Starting at the line that contains "wrist: (165, 134)", reproduce every line through the end of the entries below, with no pictures in the copy.

(Human pose images with coordinates)
Content starts
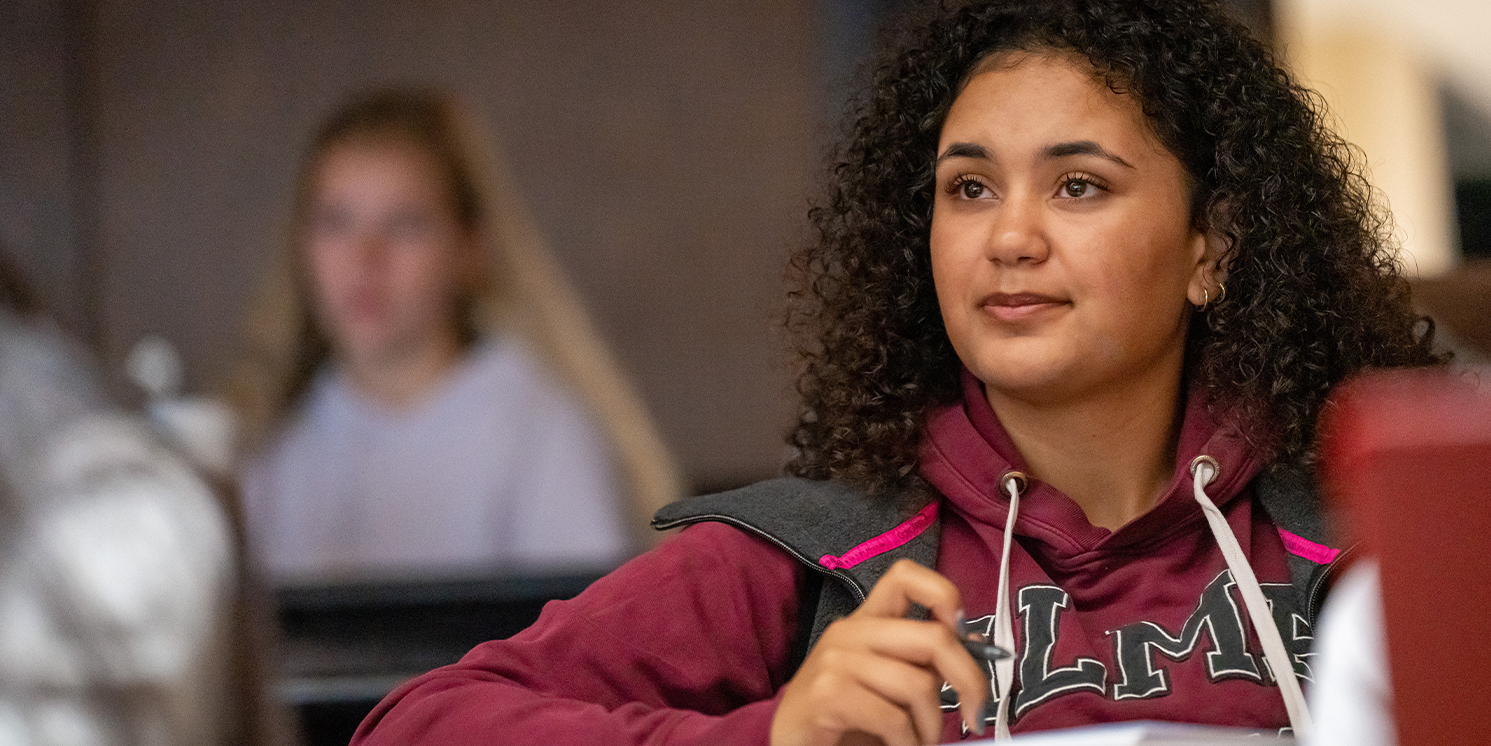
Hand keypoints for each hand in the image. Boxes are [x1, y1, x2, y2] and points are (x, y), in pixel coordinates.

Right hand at [770, 560, 988, 745]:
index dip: (944, 595)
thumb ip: (923, 663)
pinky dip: (907, 743)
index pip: (905, 576)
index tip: (962, 634)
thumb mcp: (889, 685)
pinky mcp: (826, 693)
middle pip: (933, 637)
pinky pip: (892, 718)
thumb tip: (974, 644)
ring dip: (931, 727)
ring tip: (920, 743)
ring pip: (918, 685)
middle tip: (976, 714)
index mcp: (866, 622)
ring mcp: (834, 660)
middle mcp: (849, 632)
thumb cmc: (844, 720)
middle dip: (969, 681)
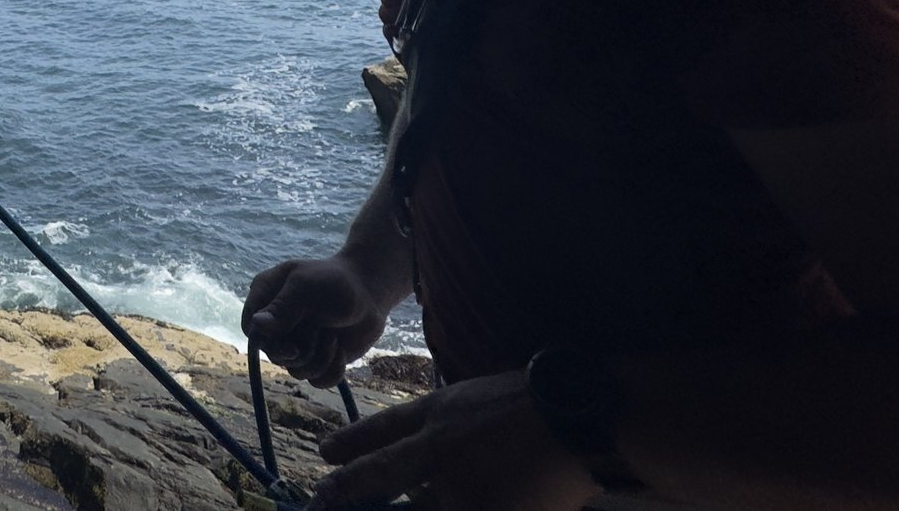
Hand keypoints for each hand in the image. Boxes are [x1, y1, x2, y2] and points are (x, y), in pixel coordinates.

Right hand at [243, 256, 391, 386]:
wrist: (369, 294)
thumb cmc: (335, 281)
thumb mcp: (306, 287)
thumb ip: (282, 307)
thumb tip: (257, 326)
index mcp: (267, 297)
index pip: (251, 329)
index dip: (267, 342)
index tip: (290, 345)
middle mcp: (279, 323)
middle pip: (273, 355)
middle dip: (301, 349)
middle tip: (321, 331)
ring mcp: (298, 343)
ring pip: (296, 371)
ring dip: (319, 358)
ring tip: (333, 337)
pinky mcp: (318, 359)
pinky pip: (316, 381)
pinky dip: (332, 371)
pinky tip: (340, 352)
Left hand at [309, 371, 599, 510]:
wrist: (577, 416)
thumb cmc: (533, 405)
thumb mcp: (475, 399)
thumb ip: (442, 424)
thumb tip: (417, 458)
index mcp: (438, 414)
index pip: (382, 431)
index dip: (352, 446)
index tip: (325, 458)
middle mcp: (439, 448)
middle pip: (382, 473)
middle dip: (346, 490)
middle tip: (321, 500)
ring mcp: (461, 484)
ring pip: (416, 507)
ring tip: (368, 508)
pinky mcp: (486, 510)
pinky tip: (454, 509)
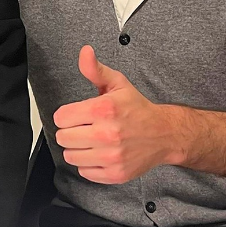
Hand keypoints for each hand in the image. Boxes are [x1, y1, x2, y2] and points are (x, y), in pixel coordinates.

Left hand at [52, 46, 177, 183]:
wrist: (165, 134)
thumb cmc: (137, 109)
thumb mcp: (117, 84)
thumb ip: (95, 69)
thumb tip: (85, 52)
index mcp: (104, 109)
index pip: (61, 117)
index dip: (67, 115)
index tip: (77, 115)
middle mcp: (107, 134)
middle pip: (63, 138)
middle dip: (70, 131)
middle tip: (84, 128)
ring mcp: (112, 156)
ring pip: (71, 156)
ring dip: (78, 149)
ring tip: (91, 141)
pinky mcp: (115, 174)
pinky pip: (85, 172)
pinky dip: (88, 164)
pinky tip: (100, 153)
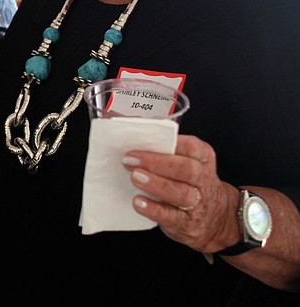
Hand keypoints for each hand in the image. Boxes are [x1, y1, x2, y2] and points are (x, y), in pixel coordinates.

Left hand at [122, 135, 239, 253]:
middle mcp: (203, 180)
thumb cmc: (191, 182)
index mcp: (202, 159)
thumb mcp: (186, 161)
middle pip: (185, 169)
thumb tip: (129, 123)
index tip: (143, 138)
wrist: (216, 219)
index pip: (191, 147)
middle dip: (156, 163)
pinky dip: (153, 209)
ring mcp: (197, 203)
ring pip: (180, 193)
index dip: (167, 142)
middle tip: (130, 159)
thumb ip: (163, 145)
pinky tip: (138, 202)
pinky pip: (170, 216)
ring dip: (155, 184)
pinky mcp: (186, 223)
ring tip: (135, 177)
Content ends
OUTPUT OF THE EXERCISE:
wrist: (165, 134)
thumb cmc: (137, 109)
thumb mcp: (117, 84)
thumb ip: (95, 69)
thumb tip: (85, 52)
index mcp: (104, 109)
index pip: (61, 117)
index dip: (67, 115)
index tip: (77, 115)
middle mcp: (107, 134)
middle pip: (63, 138)
middle dip: (70, 131)
middle tip: (84, 128)
ring mcp: (112, 156)
ring pip: (71, 156)
ring dip: (78, 149)
ring tip: (91, 141)
pinky mcp: (115, 174)
pinky pip: (85, 172)
pinky dip: (88, 164)
pinky tip: (100, 153)
Hand keypoints for each hand in the image. Boxes are [x1, y1, x2, y2] and points are (x, y), in pixel coordinates.

Left hand at [122, 135, 239, 253]:
middle mcp: (203, 180)
thumb cmc: (191, 182)
index mcp: (202, 159)
thumb mcp: (186, 161)
middle pip: (185, 169)
thumb tip: (129, 123)
index tip: (143, 138)
wrist: (216, 219)
index pip: (191, 147)
middle dip: (156, 163)
pinky dip: (153, 209)
ring mcp: (197, 203)
ring pip: (180, 193)
index dip: (167, 142)
middle tip: (130, 159)
thumb ip: (163, 145)
pinky tip: (138, 202)
pinky pip: (170, 216)
ring dip: (155, 184)
pinky mcp: (186, 223)
ring tip: (135, 177)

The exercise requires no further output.